Rakuten's AI & Data Division (AIDD) is seeking a Senior System Engineer to join their GPU Optimization Department. This role is crucial in managing and optimizing Rakuten's company-wide AI infrastructure, focusing on high-performance computing and GPU resource management. The position involves working with cutting-edge technologies including the latest Hopper and upcoming Blackwell architectures, spanning thousands of accelerators across hybrid infrastructure.
The role combines DevOps expertise with specialized knowledge in GPU infrastructure, requiring deep understanding of Kubernetes, distributed systems, and ML/AI workloads. You'll be responsible for building and scaling GPU infrastructure that supports both training (ranking models, LLMs) and inference workloads, ensuring efficient utilization and stability of Rakuten's AI computing resources.
This is an excellent opportunity for an experienced engineer who wants to work at the intersection of infrastructure and AI, managing large-scale GPU clusters and optimizing performance for critical AI workloads.
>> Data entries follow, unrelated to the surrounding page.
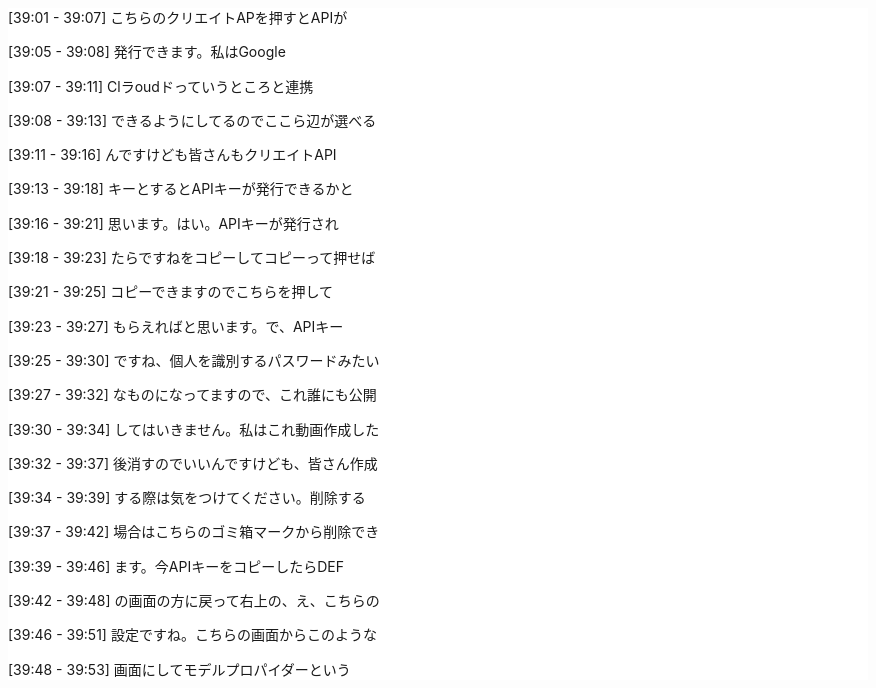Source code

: [39:01 - 39:07]
こちらのクリエイトAPを押すとAPIが

[39:05 - 39:08]
発行できます。私はGoogle

[39:07 - 39:11]
Clラoudドっていうところと連携

[39:08 - 39:13]
できるようにしてるのでここら辺が選べる

[39:11 - 39:16]
んですけども皆さんもクリエイトAPI

[39:13 - 39:18]
キーとするとAPIキーが発行できるかと

[39:16 - 39:21]
思います。はい。APIキーが発行され

[39:18 - 39:23]
たらですねをコピーしてコピーって押せば

[39:21 - 39:25]
コピーできますのでこちらを押して

[39:23 - 39:27]
もらえればと思います。で、APIキー

[39:25 - 39:30]
ですね、個人を識別するパスワードみたい

[39:27 - 39:32]
なものになってますので、これ誰にも公開

[39:30 - 39:34]
してはいきません。私はこれ動画作成した

[39:32 - 39:37]
後消すのでいいんですけども、皆さん作成

[39:34 - 39:39]
する際は気をつけてください。削除する

[39:37 - 39:42]
場合はこちらのゴミ箱マークから削除でき

[39:39 - 39:46]
ます。今APIキーをコピーしたらDEF

[39:42 - 39:48]
の画面の方に戻って右上の、え、こちらの

[39:46 - 39:51]
設定ですね。こちらの画面からこのような

[39:48 - 39:53]
画面にしてモデルプロパイダーという
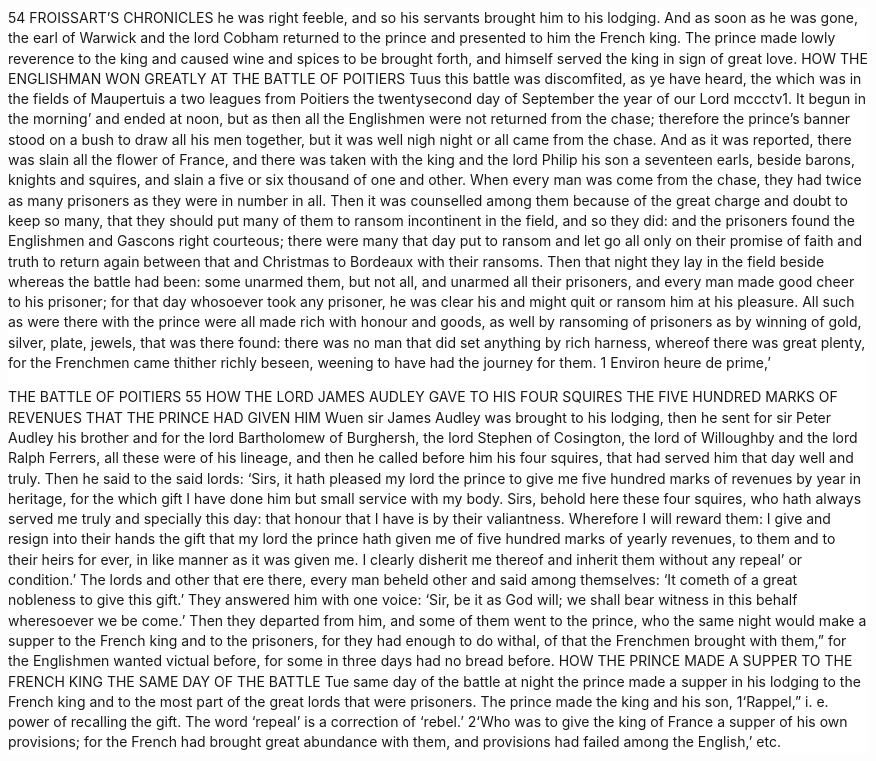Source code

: 54 FROISSART’S CHRONICLES he was right feeble, and so his servants brought him to his lodging. And as soon as he was gone, the earl of Warwick and the lord Cobham returned to the prince and presented to him the French king. The prince made lowly reverence to the king and caused wine and spices to be brought forth, and himself served the king in sign of great love. HOW THE ENGLISHMAN WON GREATLY AT THE BATTLE OF POITIERS Tuus this battle was discomfited, as ye have heard, the which was in the fields of Maupertuis a two leagues from Poitiers the twentysecond day of September the year of our Lord mccctv1. It begun in the morning’ and ended at noon, but as then all the Englishmen were not returned from the chase; therefore the prince’s banner stood on a bush to draw all his men together, but it was well nigh night or all came from the chase. And as it was reported, there was slain all the flower of France, and there was taken with the king and the lord Philip his son a seventeen earls, beside barons, knights and squires, and slain a five or six thousand of one and other. When every man was come from the chase, they had twice as many prisoners as they were in number in all. Then it was counselled among them because of the great charge and doubt to keep so many, that they should put many of them to ransom incontinent in the field, and so they did: and the prisoners found the Englishmen and Gascons right courteous; there were many that day put to ransom and let go all only on their promise of faith and truth to return again between that and Christmas to Bordeaux with their ransoms. Then that night they lay in the field beside whereas the battle had been: some unarmed them, but not all, and unarmed all their prisoners, and every man made good cheer to his prisoner; for that day whosoever took any prisoner, he was clear his and might quit or ransom him at his pleasure. All such as were there with the prince were all made rich with honour and goods, as well by ransoming of prisoners as by winning of gold, silver, plate, jewels, that was there found: there was no man that did set anything by rich harness, whereof there was great plenty, for the Frenchmen came thither richly beseen, weening to have had the journey for them. 1 Environ heure de prime,’

THE BATTLE OF POITIERS 55 HOW THE LORD JAMES AUDLEY GAVE TO HIS FOUR SQUIRES THE FIVE HUNDRED MARKS OF REVENUES THAT THE PRINCE HAD GIVEN HIM Wuen sir James Audley was brought to his lodging, then he sent for sir Peter Audley his brother and for the lord Bartholomew of Burghersh, the lord Stephen of Cosington, the lord of Willoughby and the lord Ralph Ferrers, all these were of his lineage, and then he called before him his four squires, that had served him that day well and truly. Then he said to the said lords: ‘Sirs, it hath pleased my lord the prince to give me five hundred marks of revenues by year in heritage, for the which gift I have done him but small service with my body. Sirs, behold here these four squires, who hath always served me truly and specially this day: that honour that I have is by their valiantness. Wherefore I will reward them: I give and resign into their hands the gift that my lord the prince hath given me of five hundred marks of yearly revenues, to them and to their heirs for ever, in like manner as it was given me. I clearly disherit me thereof and inherit them without any repeal’ or condition.’ The lords and other that ere there, every man beheld other and said among themselves: ‘It cometh of a great nobleness to give this gift.’ They answered him with one voice: ‘Sir, be it as God will; we shall bear witness in this behalf wheresoever we be come.’ Then they departed from him, and some of them went to the prince, who the same night would make a supper to the French king and to the prisoners, for they had enough to do withal, of that the Frenchmen brought with them,” for the Englishmen wanted victual before, for some in three days had no bread before. HOW THE PRINCE MADE A SUPPER TO THE FRENCH KING THE SAME DAY OF THE BATTLE Tue same day of the battle at night the prince made a supper in his lodging to the French king and to the most part of the great lords that were prisoners. The prince made the king and his son, 1‘Rappel,” i. e. power of recalling the gift. The word ‘repeal’ is a correction of ‘rebel.’ 2‘Who was to give the king of France a supper of his own provisions; for the French had brought great abundance with them, and provisions had failed among the English,’ etc.
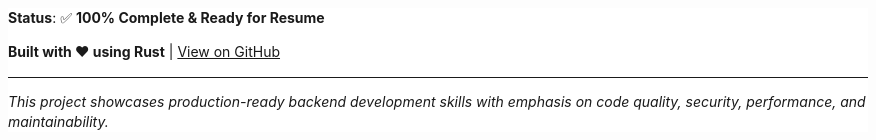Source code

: 
**Status**: ✅ **100% Complete & Ready for Resume**

**Built with ❤️ using Rust** | [View on GitHub](https://github.com/tiwaryash/rust-http.git)

---

*This project showcases production-ready backend development skills with emphasis on code quality, security, performance, and maintainability.*
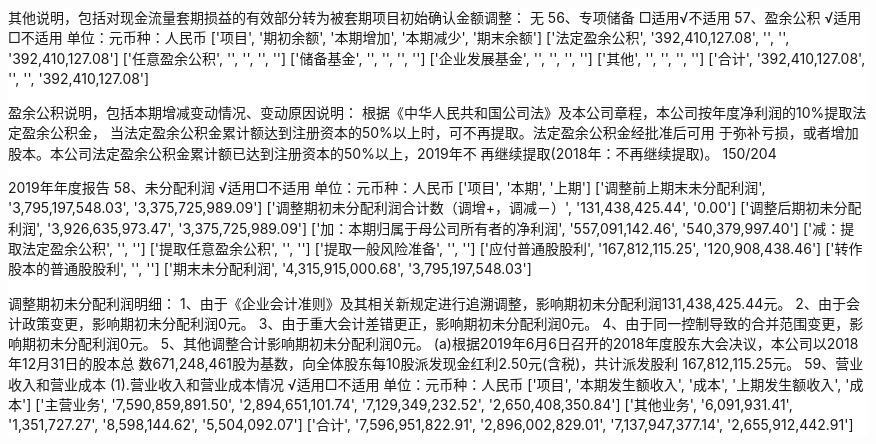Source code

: 其他说明，包括对现金流量套期损益的有效部分转为被套期项目初始确认金额调整：
无
56、专项储备
□适用√不适用
57、盈余公积
√适用□不适用
单位：元币种：人民币
['项目', '期初余额', '本期增加', '本期减少', '期末余额']
['法定盈余公积', '392,410,127.08', '', '', '392,410,127.08']
['任意盈余公积', '', '', '', '']
['储备基金', '', '', '', '']
['企业发展基金', '', '', '', '']
['其他', '', '', '', '']
['合计', '392,410,127.08', '', '', '392,410,127.08']

盈余公积说明，包括本期增减变动情况、变动原因说明：
根据《中华人民共和国公司法》及本公司章程，本公司按年度净利润的10%提取法定盈余公积金，
当法定盈余公积金累计额达到注册资本的50%以上时，可不再提取。法定盈余公积金经批准后可用
于弥补亏损，或者增加股本。本公司法定盈余公积金累计额已达到注册资本的50%以上，2019年不
再继续提取(2018年：不再继续提取)。
150/204

2019年年度报告
58、未分配利润
√适用□不适用
单位：元币种：人民币
['项目', '本期', '上期']
['调整前上期末未分配利润', '3,795,197,548.03', '3,375,725,989.09']
['调整期初未分配利润合计数（调增+，调减－）', '131,438,425.44', '0.00']
['调整后期初未分配利润', '3,926,635,973.47', '3,375,725,989.09']
['加：本期归属于母公司所有者的净利润', '557,091,142.46', '540,379,997.40']
['减：提取法定盈余公积', '', '']
['提取任意盈余公积', '', '']
['提取一般风险准备', '', '']
['应付普通股股利', '167,812,115.25', '120,908,438.46']
['转作股本的普通股股利', '', '']
['期末未分配利润', '4,315,915,000.68', '3,795,197,548.03']

调整期初未分配利润明细：
1、由于《企业会计准则》及其相关新规定进行追溯调整，影响期初未分配利润131,438,425.44元。
2、由于会计政策变更，影响期初未分配利润0元。
3、由于重大会计差错更正，影响期初未分配利润0元。
4、由于同一控制导致的合并范围变更，影响期初未分配利润0元。
5、其他调整合计影响期初未分配利润0元。
(a)根据2019年6月6日召开的2018年度股东大会决议，本公司以2018年12月31日的股本总
数671,248,461股为基数，向全体股东每10股派发现金红利2.50元(含税)，共计派发股利
167,812,115.25元。
59、营业收入和营业成本
(1).营业收入和营业成本情况
√适用□不适用
单位：元币种：人民币
['项目', '本期发生额收入', '成本', '上期发生额收入', '成本']
['主营业务', '7,590,859,891.50', '2,894,651,101.74', '7,129,349,232.52', '2,650,408,350.84']
['其他业务', '6,091,931.41', '1,351,727.27', '8,598,144.62', '5,504,092.07']
['合计', '7,596,951,822.91', '2,896,002,829.01', '7,137,947,377.14', '2,655,912,442.91']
You'll be part of a team that enables AI innovation across Rakuten's global operations, working with state-of-the-art hardware and software solutions.
The position offers exposure to cutting-edge AI infrastructure challenges, including work with large language models, real-time AI, and distributed training systems. You'll collaborate with global AI/ML teams and have the opportunity to shape the future of Rakuten's GPU platform architecture.